**Data below**

━━━━━━━━━━━━━━━━━━━━

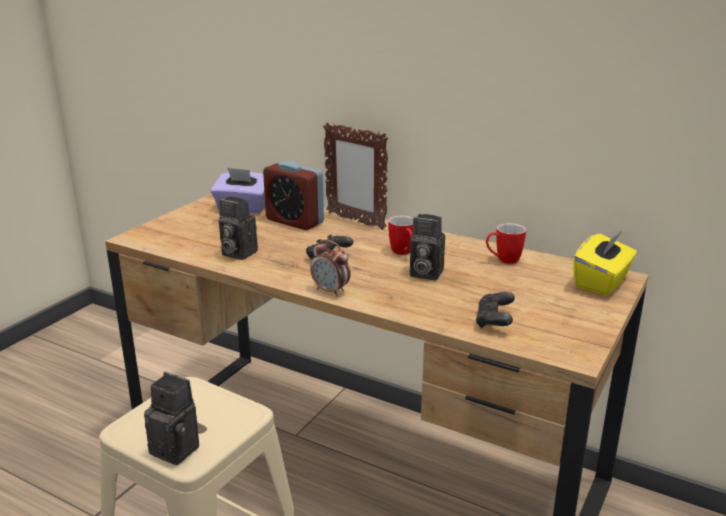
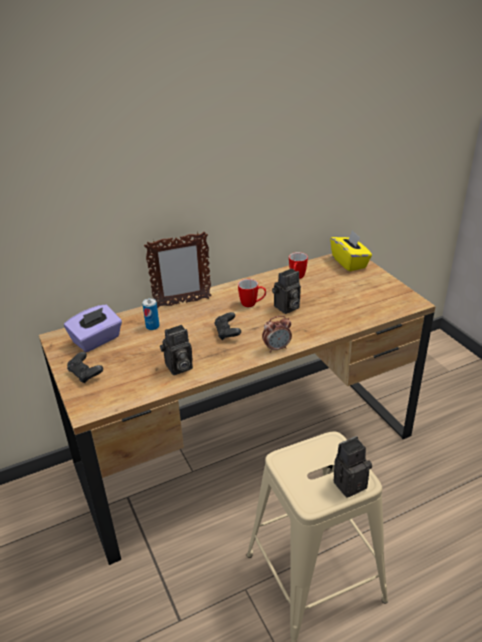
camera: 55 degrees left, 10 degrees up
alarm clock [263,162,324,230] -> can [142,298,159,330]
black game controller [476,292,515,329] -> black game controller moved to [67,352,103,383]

━━━━━━━━━━━━━━━━━━━━

**Task description**
Drop every image, please, and write out the data above exactly as shown.

**Exercise solution**
camera: 55 degrees left, 10 degrees up
alarm clock [263,162,324,230] -> can [142,298,159,330]
black game controller [476,292,515,329] -> black game controller moved to [67,352,103,383]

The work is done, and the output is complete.